1. Section 19 of the charter of the City of Lawrenceville, Georgia (Ga. L. 1912, pp. 1043, 1051), provides: "During the month of January of each year the City Council shall elect from among the qualified voters of the City of Lawrenceville, three upright, intelligent freeholders who shall act as city tax assessors, and whose duty it shall be to visit each city lot or other subdivision of land within the City of Lawrenceville and place a fair valuation thereon, and whose duties it shall be to value all improvements, and assess for taxes in the City of Lawrenceville all other property, real and personal, and of every nature whatsoever, and cause to be made returns thereof." While section 32 of the charter provides "That the mayor and council of said city shall have full power and authority for the assessment, levying and collecting of an ad valorem tax on all real and personal property, including money, notes, bonds and other evidences of indebtedness, money used for banking and every other species of property in said city, or owned or held therein," this provision must be construed in connection with section 19, which is mandatory in its requirement that the assessment or valuation of property for taxation must be made by the tax assessors whom the city council is required to elect, and neither section 32 of the charter nor any other provision thereof specifically authorizes the mayor and council to employ any other agency to perform the duties and discharge the responsibilities thus placed upon the tax assessors. Such mandatory provisions, requiring the city council to elect tax assessors, and specifying their duties and the manner in which they are to be performed, negative any authority on the part of the mayor and council to employ anyone else to do the same thing. Decatur County v. Roberts, 159 Ga. 528
(126 S. E. 460); Bagwell v. Cash, 207 Ga. 222
(60 S. E. 2d, 628).
This case differs from Tietjen v. Mayor & Aldermen of Savannah, 161 Ga. 125 (129 S. E. 653), in that, in the charter of the City of Savannah, there was no mandatory requirement that the mayor and aldermen elect assessors, and specifying their duties, as provided in the charter of the City of Lawrenceville, but the right of the Mayor and Aldermen of the City of Savannah to elect assessors was discretionary under Code, 92-4001.

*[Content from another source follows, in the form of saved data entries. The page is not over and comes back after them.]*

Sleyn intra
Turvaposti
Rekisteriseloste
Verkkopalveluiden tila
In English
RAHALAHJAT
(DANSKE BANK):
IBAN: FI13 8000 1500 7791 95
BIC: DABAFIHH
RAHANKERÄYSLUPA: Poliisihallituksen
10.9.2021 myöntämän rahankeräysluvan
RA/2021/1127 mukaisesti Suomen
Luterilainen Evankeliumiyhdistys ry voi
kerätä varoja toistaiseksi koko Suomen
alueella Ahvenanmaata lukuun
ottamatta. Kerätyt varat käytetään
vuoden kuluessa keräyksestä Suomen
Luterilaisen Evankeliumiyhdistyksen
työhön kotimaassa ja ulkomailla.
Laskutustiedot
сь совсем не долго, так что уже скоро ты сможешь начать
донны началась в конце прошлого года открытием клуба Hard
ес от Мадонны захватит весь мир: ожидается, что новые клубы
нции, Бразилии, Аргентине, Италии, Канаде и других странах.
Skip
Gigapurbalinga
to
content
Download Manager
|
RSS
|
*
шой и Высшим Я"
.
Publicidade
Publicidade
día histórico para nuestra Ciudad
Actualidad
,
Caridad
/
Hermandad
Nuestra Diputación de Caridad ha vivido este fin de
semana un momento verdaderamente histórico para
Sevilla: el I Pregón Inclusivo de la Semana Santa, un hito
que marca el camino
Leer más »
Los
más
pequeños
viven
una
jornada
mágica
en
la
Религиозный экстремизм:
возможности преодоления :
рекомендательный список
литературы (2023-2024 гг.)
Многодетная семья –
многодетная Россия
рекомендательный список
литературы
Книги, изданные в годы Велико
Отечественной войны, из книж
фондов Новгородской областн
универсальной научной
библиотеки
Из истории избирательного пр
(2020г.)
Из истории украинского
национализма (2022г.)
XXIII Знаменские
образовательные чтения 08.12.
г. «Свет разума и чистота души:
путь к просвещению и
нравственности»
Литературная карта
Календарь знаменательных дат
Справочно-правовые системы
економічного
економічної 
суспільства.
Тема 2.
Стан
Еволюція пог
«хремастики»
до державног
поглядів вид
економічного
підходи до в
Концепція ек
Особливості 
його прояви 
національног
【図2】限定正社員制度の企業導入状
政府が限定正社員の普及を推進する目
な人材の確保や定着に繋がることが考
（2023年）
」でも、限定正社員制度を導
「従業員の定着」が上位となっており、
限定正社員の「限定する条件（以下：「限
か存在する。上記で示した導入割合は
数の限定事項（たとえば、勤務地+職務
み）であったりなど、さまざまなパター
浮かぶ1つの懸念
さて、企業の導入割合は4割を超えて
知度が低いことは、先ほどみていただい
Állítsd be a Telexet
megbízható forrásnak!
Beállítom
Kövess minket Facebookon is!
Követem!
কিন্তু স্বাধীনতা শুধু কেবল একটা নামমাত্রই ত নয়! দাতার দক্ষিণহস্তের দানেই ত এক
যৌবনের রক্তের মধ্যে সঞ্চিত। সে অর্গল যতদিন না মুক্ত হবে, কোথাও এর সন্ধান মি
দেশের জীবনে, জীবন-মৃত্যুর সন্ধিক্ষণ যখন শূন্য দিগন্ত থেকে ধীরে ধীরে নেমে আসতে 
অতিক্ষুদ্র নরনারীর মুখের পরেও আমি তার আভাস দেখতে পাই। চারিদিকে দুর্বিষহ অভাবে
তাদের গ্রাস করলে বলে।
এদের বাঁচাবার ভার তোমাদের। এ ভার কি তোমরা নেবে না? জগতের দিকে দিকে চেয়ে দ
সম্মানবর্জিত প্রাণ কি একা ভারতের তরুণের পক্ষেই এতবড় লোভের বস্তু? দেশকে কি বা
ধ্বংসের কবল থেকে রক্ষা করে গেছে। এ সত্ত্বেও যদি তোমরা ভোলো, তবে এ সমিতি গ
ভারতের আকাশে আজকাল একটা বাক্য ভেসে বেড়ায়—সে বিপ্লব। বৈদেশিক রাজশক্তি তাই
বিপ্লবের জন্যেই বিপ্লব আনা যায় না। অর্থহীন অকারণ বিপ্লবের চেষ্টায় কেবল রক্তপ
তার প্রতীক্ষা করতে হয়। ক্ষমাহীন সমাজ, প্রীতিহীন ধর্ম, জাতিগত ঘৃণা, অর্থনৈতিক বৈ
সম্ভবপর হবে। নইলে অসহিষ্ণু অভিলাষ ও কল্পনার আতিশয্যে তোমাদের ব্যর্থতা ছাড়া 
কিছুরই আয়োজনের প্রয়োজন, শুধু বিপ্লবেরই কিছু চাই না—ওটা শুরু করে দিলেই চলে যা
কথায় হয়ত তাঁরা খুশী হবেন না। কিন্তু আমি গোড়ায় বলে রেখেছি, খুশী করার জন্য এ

2. The trial court erred in sustaining the general demurrer and dismissing the petition brought by citizens and taxpayers, seeking to have the contract referred to declared invalid upon the grounds above indicated, and to enjoin the payment from city funds of a portion of the contract price for the services rendered by the employed agency thereunder. Bagwell v. Cash, 207 Ga. 222
Marvin A. Allison, Allison & Pittard, and Wheeler, Robinson & Thurmond, for defendants.